[Records for processing — start]
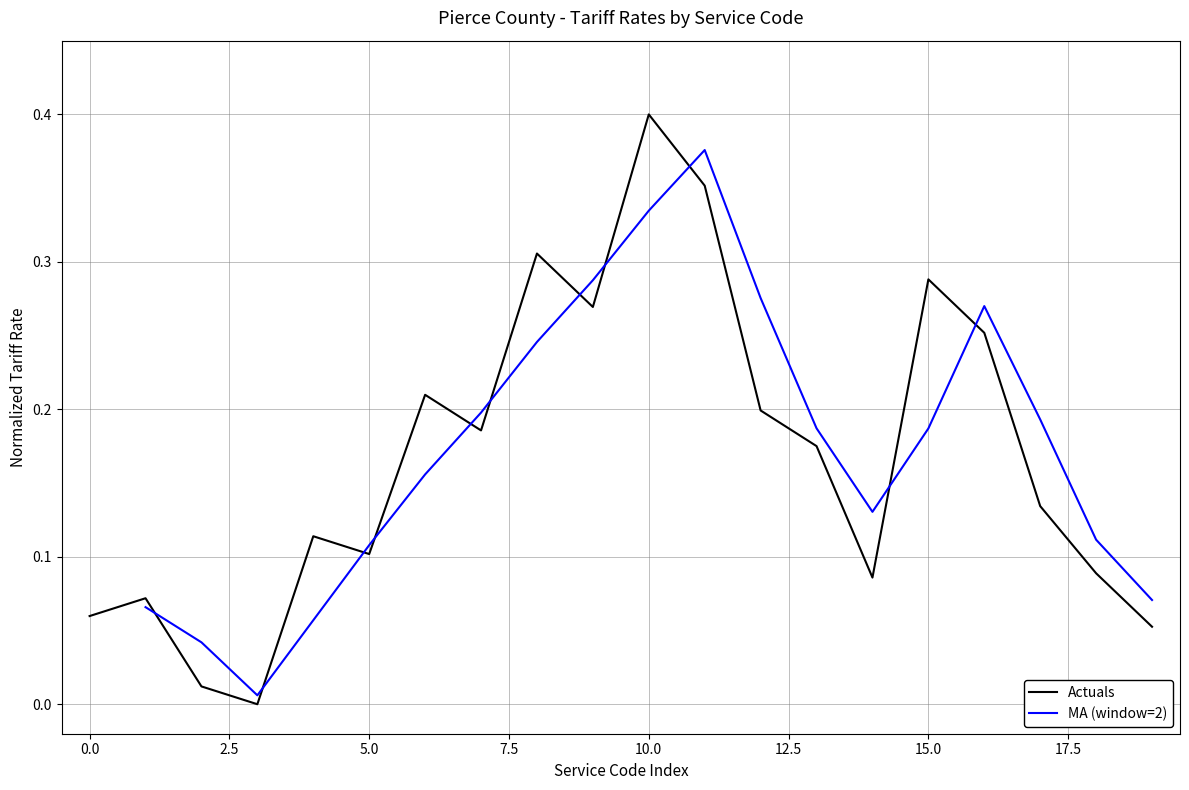

Which category has the highest value in the Actuals series?

10.0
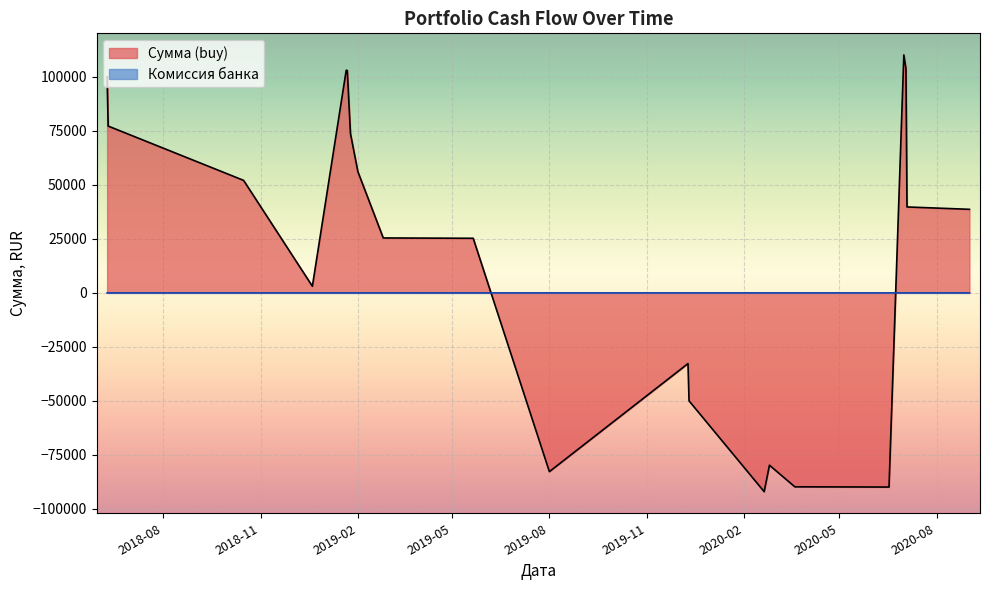

Which series ends up on top after the final intersection of Комиссия банка and Сумма (buy)?

Сумма (buy)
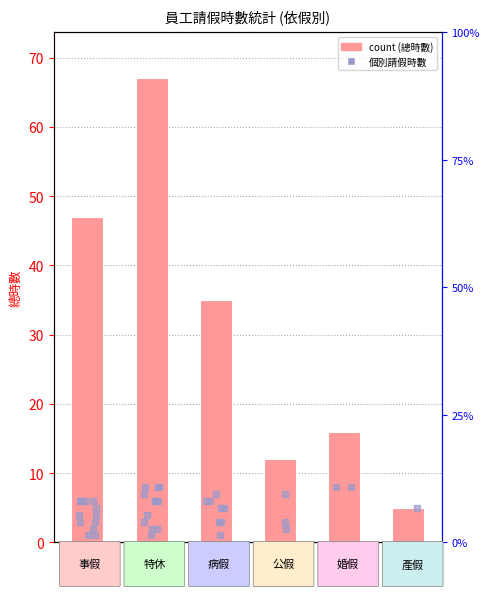

What is the ratio of the value at 產假 to the value at 特休?

0.1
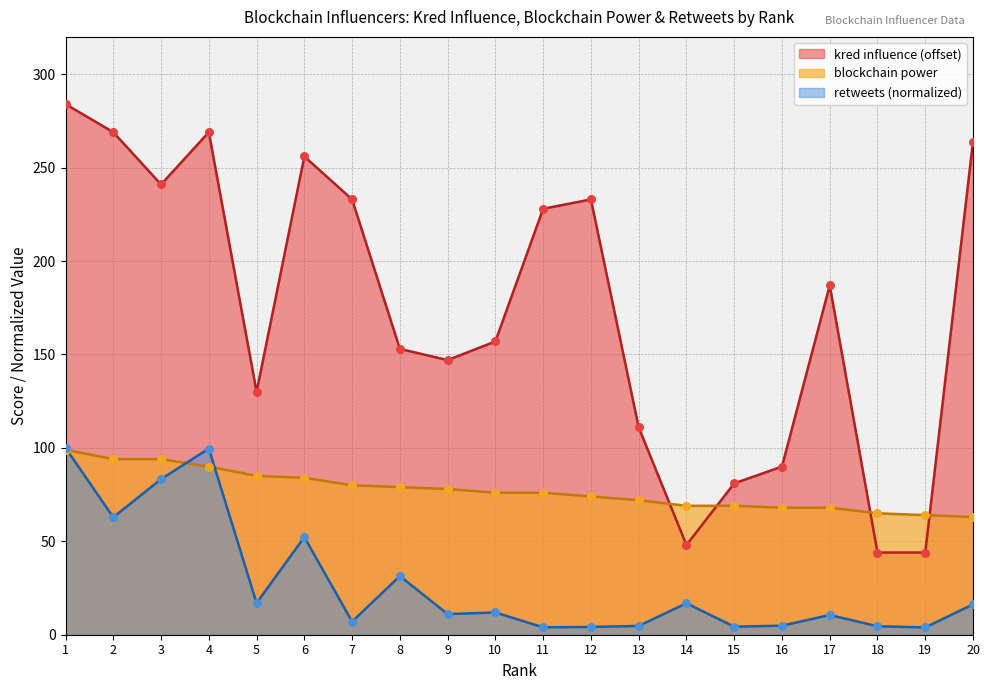

What is the total value across all series at 18?

113.5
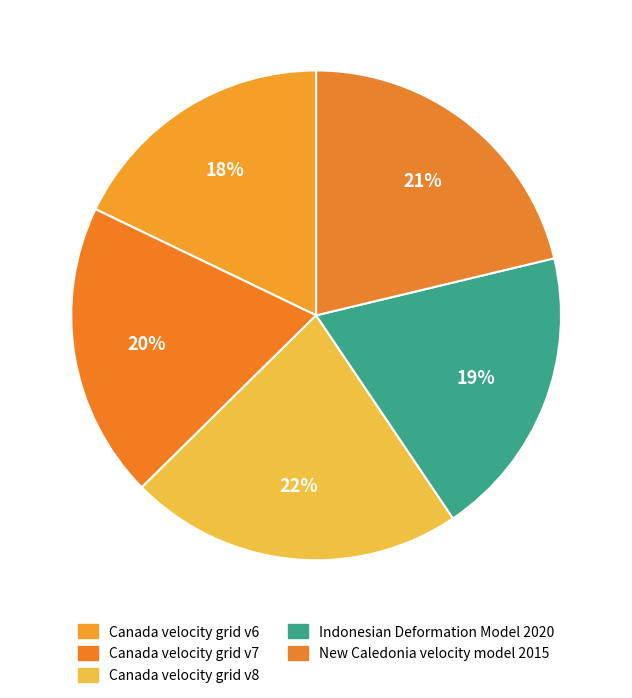

What percentage is the Indonesian Deformation Model 2020 slice, to the nearest percent?

19%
[Records for processing — finish]
### Task
Rewrite all of the items above, replacing every occurrence of "value" with "amount" and keeping everything else the same. Leave the pictures out.

### The completed task
Which category has the highest amount in the Actuals series?

10.0

Which series ends up on top after the final intersection of Комиссия банка and Сумма (buy)?

Сумма (buy)

What is the ratio of the amount at 產假 to the amount at 特休?

0.1

What is the total amount across all series at 18?

113.5

What percentage is the Indonesian Deformation Model 2020 slice, to the nearest percent?

19%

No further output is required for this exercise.